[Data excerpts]

━━━━━━

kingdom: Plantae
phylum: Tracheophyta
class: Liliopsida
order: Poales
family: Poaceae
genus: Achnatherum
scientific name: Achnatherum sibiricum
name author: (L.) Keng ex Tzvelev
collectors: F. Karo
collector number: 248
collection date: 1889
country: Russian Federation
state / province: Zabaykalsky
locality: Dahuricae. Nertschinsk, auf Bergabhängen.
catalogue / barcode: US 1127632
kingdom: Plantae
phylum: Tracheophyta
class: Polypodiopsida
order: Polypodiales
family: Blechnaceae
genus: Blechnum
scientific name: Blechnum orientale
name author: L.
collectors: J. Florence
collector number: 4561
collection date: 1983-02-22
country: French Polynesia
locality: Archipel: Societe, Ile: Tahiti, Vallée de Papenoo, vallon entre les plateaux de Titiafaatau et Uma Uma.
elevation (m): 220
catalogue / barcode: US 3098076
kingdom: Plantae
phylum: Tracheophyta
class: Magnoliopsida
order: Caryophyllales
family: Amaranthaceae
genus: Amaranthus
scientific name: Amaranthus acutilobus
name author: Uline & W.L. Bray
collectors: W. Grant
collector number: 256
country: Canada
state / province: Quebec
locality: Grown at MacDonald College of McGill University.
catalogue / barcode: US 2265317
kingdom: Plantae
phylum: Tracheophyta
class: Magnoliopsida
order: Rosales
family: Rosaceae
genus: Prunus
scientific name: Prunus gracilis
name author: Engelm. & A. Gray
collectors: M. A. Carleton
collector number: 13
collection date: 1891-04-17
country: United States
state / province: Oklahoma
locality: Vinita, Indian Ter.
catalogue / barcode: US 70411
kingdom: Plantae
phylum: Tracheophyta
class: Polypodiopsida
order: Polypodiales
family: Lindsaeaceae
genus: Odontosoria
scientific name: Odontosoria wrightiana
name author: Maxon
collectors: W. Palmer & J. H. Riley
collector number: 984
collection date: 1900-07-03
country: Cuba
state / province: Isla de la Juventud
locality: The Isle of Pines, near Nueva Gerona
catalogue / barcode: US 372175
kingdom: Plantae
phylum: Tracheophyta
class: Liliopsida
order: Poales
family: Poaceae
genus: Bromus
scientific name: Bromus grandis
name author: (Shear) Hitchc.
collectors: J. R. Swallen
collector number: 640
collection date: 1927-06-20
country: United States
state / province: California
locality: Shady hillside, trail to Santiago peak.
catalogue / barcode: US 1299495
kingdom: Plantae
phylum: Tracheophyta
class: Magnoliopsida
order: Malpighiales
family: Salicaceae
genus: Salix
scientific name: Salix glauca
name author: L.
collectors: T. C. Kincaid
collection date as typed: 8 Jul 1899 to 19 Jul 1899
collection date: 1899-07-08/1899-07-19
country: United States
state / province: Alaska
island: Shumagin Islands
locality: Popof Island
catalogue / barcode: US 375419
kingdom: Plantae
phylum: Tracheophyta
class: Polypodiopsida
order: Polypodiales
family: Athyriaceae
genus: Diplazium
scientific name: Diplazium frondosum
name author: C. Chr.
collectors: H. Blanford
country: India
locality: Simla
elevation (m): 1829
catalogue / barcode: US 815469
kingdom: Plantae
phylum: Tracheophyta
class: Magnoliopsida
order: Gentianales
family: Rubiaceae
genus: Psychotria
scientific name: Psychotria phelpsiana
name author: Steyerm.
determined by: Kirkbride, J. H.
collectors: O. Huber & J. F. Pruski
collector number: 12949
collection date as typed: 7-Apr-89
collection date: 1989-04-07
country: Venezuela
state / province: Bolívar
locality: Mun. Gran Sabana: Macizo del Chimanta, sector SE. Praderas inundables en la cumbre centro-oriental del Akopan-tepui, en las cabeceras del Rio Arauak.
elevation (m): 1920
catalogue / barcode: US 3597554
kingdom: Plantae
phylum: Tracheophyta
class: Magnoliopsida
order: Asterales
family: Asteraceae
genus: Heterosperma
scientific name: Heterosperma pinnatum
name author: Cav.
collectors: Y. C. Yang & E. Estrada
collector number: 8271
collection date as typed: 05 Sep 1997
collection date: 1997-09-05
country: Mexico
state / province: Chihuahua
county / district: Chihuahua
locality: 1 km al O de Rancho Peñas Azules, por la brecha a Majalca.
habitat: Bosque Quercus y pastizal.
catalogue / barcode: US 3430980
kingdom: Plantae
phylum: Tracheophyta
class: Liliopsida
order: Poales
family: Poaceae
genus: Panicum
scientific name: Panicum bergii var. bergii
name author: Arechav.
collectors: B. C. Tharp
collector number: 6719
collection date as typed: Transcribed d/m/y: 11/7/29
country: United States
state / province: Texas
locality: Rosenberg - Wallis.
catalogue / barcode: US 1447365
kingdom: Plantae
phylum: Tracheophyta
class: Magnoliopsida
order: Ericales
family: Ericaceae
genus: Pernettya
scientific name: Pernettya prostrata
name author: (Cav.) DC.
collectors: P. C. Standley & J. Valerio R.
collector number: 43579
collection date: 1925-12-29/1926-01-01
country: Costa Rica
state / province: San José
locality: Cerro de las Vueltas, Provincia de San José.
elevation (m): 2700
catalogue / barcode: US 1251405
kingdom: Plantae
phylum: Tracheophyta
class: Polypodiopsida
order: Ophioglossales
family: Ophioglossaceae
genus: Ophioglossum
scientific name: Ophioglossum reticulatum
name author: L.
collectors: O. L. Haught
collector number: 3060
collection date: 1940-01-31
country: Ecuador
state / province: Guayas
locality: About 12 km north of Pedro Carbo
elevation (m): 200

━━━━━━

Problem statement:
Copy all of the lines above verbatim, preserving every character.

Answer for the task:
kingdom: Plantae
phylum: Tracheophyta
class: Liliopsida
order: Poales
family: Poaceae
genus: Achnatherum
scientific name: Achnatherum sibiricum
name author: (L.) Keng ex Tzvelev
collectors: F. Karo
collector number: 248
collection date: 1889
country: Russian Federation
state / province: Zabaykalsky
locality: Dahuricae. Nertschinsk, auf Bergabhängen.
catalogue / barcode: US 1127632
kingdom: Plantae
phylum: Tracheophyta
class: Polypodiopsida
order: Polypodiales
family: Blechnaceae
genus: Blechnum
scientific name: Blechnum orientale
name author: L.
collectors: J. Florence
collector number: 4561
collection date: 1983-02-22
country: French Polynesia
locality: Archipel: Societe, Ile: Tahiti, Vallée de Papenoo, vallon entre les plateaux de Titiafaatau et Uma Uma.
elevation (m): 220
catalogue / barcode: US 3098076
kingdom: Plantae
phylum: Tracheophyta
class: Magnoliopsida
order: Caryophyllales
family: Amaranthaceae
genus: Amaranthus
scientific name: Amaranthus acutilobus
name author: Uline & W.L. Bray
collectors: W. Grant
collector number: 256
country: Canada
state / province: Quebec
locality: Grown at MacDonald College of McGill University.
catalogue / barcode: US 2265317
kingdom: Plantae
phylum: Tracheophyta
class: Magnoliopsida
order: Rosales
family: Rosaceae
genus: Prunus
scientific name: Prunus gracilis
name author: Engelm. & A. Gray
collectors: M. A. Carleton
collector number: 13
collection date: 1891-04-17
country: United States
state / province: Oklahoma
locality: Vinita, Indian Ter.
catalogue / barcode: US 70411
kingdom: Plantae
phylum: Tracheophyta
class: Polypodiopsida
order: Polypodiales
family: Lindsaeaceae
genus: Odontosoria
scientific name: Odontosoria wrightiana
name author: Maxon
collectors: W. Palmer & J. H. Riley
collector number: 984
collection date: 1900-07-03
country: Cuba
state / province: Isla de la Juventud
locality: The Isle of Pines, near Nueva Gerona
catalogue / barcode: US 372175
kingdom: Plantae
phylum: Tracheophyta
class: Liliopsida
order: Poales
family: Poaceae
genus: Bromus
scientific name: Bromus grandis
name author: (Shear) Hitchc.
collectors: J. R. Swallen
collector number: 640
collection date: 1927-06-20
country: United States
state / province: California
locality: Shady hillside, trail to Santiago peak.
catalogue / barcode: US 1299495
kingdom: Plantae
phylum: Tracheophyta
class: Magnoliopsida
order: Malpighiales
family: Salicaceae
genus: Salix
scientific name: Salix glauca
name author: L.
collectors: T. C. Kincaid
collection date as typed: 8 Jul 1899 to 19 Jul 1899
collection date: 1899-07-08/1899-07-19
country: United States
state / province: Alaska
island: Shumagin Islands
locality: Popof Island
catalogue / barcode: US 375419
kingdom: Plantae
phylum: Tracheophyta
class: Polypodiopsida
order: Polypodiales
family: Athyriaceae
genus: Diplazium
scientific name: Diplazium frondosum
name author: C. Chr.
collectors: H. Blanford
country: India
locality: Simla
elevation (m): 1829
catalogue / barcode: US 815469
kingdom: Plantae
phylum: Tracheophyta
class: Magnoliopsida
order: Gentianales
family: Rubiaceae
genus: Psychotria
scientific name: Psychotria phelpsiana
name author: Steyerm.
determined by: Kirkbride, J. H.
collectors: O. Huber & J. F. Pruski
collector number: 12949
collection date as typed: 7-Apr-89
collection date: 1989-04-07
country: Venezuela
state / province: Bolívar
locality: Mun. Gran Sabana: Macizo del Chimanta, sector SE. Praderas inundables en la cumbre centro-oriental del Akopan-tepui, en las cabeceras del Rio Arauak.
elevation (m): 1920
catalogue / barcode: US 3597554
kingdom: Plantae
phylum: Tracheophyta
class: Magnoliopsida
order: Asterales
family: Asteraceae
genus: Heterosperma
scientific name: Heterosperma pinnatum
name author: Cav.
collectors: Y. C. Yang & E. Estrada
collector number: 8271
collection date as typed: 05 Sep 1997
collection date: 1997-09-05
country: Mexico
state / province: Chihuahua
county / district: Chihuahua
locality: 1 km al O de Rancho Peñas Azules, por la brecha a Majalca.
habitat: Bosque Quercus y pastizal.
catalogue / barcode: US 3430980
kingdom: Plantae
phylum: Tracheophyta
class: Liliopsida
order: Poales
family: Poaceae
genus: Panicum
scientific name: Panicum bergii var. bergii
name author: Arechav.
collectors: B. C. Tharp
collector number: 6719
collection date as typed: Transcribed d/m/y: 11/7/29
country: United States
state / province: Texas
locality: Rosenberg - Wallis.
catalogue / barcode: US 1447365
kingdom: Plantae
phylum: Tracheophyta
class: Magnoliopsida
order: Ericales
family: Ericaceae
genus: Pernettya
scientific name: Pernettya prostrata
name author: (Cav.) DC.
collectors: P. C. Standley & J. Valerio R.
collector number: 43579
collection date: 1925-12-29/1926-01-01
country: Costa Rica
state / province: San José
locality: Cerro de las Vueltas, Provincia de San José.
elevation (m): 2700
catalogue / barcode: US 1251405
kingdom: Plantae
phylum: Tracheophyta
class: Polypodiopsida
order: Ophioglossales
family: Ophioglossaceae
genus: Ophioglossum
scientific name: Ophioglossum reticulatum
name author: L.
collectors: O. L. Haught
collector number: 3060
collection date: 1940-01-31
country: Ecuador
state / province: Guayas
locality: About 12 km north of Pedro Carbo
elevation (m): 200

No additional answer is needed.